:: Task inputs ::
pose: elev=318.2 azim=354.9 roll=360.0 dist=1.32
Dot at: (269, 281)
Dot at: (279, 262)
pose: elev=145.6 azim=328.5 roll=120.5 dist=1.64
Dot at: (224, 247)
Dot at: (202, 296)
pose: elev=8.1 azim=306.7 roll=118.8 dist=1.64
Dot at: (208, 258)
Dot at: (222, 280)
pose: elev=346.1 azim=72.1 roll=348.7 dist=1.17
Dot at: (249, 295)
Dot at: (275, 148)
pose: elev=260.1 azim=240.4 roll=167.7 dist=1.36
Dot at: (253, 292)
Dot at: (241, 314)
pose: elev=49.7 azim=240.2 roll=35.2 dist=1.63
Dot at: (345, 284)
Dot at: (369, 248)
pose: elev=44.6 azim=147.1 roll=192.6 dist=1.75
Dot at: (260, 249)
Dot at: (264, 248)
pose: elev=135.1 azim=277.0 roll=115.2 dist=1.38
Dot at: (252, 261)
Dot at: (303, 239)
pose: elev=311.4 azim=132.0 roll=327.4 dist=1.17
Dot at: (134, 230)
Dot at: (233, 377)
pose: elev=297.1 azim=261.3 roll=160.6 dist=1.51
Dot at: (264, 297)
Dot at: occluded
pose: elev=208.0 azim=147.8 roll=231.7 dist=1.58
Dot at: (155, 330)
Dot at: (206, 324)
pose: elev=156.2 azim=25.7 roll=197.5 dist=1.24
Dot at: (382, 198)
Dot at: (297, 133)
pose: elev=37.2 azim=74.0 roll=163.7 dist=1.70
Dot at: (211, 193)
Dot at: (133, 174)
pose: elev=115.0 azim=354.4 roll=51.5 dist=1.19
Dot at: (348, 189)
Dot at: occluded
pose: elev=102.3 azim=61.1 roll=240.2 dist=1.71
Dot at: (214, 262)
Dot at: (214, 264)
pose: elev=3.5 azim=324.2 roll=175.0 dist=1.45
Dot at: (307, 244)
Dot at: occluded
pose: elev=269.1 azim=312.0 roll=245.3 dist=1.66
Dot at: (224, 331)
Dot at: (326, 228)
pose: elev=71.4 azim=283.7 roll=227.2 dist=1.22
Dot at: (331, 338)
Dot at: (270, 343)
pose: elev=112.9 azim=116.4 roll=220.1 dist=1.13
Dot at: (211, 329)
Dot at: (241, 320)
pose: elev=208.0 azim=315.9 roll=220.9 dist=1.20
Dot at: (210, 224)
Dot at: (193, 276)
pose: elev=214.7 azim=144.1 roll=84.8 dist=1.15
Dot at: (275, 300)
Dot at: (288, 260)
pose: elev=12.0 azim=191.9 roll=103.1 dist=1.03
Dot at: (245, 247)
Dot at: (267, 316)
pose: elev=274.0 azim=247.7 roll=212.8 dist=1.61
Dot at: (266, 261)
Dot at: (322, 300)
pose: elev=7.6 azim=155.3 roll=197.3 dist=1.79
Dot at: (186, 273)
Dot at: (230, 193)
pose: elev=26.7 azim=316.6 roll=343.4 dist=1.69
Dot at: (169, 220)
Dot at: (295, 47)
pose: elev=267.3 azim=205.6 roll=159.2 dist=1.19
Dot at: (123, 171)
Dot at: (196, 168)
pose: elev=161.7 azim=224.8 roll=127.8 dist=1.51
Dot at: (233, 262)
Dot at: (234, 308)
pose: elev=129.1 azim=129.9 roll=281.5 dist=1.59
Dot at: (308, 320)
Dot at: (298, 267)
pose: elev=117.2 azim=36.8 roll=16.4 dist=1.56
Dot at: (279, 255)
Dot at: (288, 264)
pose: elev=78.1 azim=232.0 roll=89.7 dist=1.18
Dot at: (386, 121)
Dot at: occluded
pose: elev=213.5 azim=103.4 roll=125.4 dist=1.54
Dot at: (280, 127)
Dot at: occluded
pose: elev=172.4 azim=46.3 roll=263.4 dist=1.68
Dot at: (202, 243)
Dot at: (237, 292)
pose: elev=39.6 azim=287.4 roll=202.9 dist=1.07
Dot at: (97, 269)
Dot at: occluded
:::
:: Stated problem ::
Starting with the line that contains "pose: elev=112.9 azim=116.4" and going on through the line that contains "Dot at: (196, 168)", give those lines of the listing as a Markdown table with the columns Row and Line, one numbered row per line, skipping any blank lines.

:: Worked solution ::
| Row | Line |
|---|---|
| 1 | pose: elev=112.9 azim=116.4 roll=220.1 dist=1.13 |
| 2 | Dot at: (211, 329) |
| 3 | Dot at: (241, 320) |
| 4 | pose: elev=208.0 azim=315.9 roll=220.9 dist=1.20 |
| 5 | Dot at: (210, 224) |
| 6 | Dot at: (193, 276) |
| 7 | pose: elev=214.7 azim=144.1 roll=84.8 dist=1.15 |
| 8 | Dot at: (275, 300) |
| 9 | Dot at: (288, 260) |
| 10 | pose: elev=12.0 azim=191.9 roll=103.1 dist=1.03 |
| 11 | Dot at: (245, 247) |
| 12 | Dot at: (267, 316) |
| 13 | pose: elev=274.0 azim=247.7 roll=212.8 dist=1.61 |
| 14 | Dot at: (266, 261) |
| 15 | Dot at: (322, 300) |
| 16 | pose: elev=7.6 azim=155.3 roll=197.3 dist=1.79 |
| 17 | Dot at: (186, 273) |
| 18 | Dot at: (230, 193) |
| 19 | pose: elev=26.7 azim=316.6 roll=343.4 dist=1.69 |
| 20 | Dot at: (169, 220) |
| 21 | Dot at: (295, 47) |
| 22 | pose: elev=267.3 azim=205.6 roll=159.2 dist=1.19 |
| 23 | Dot at: (123, 171) |
| 24 | Dot at: (196, 168) |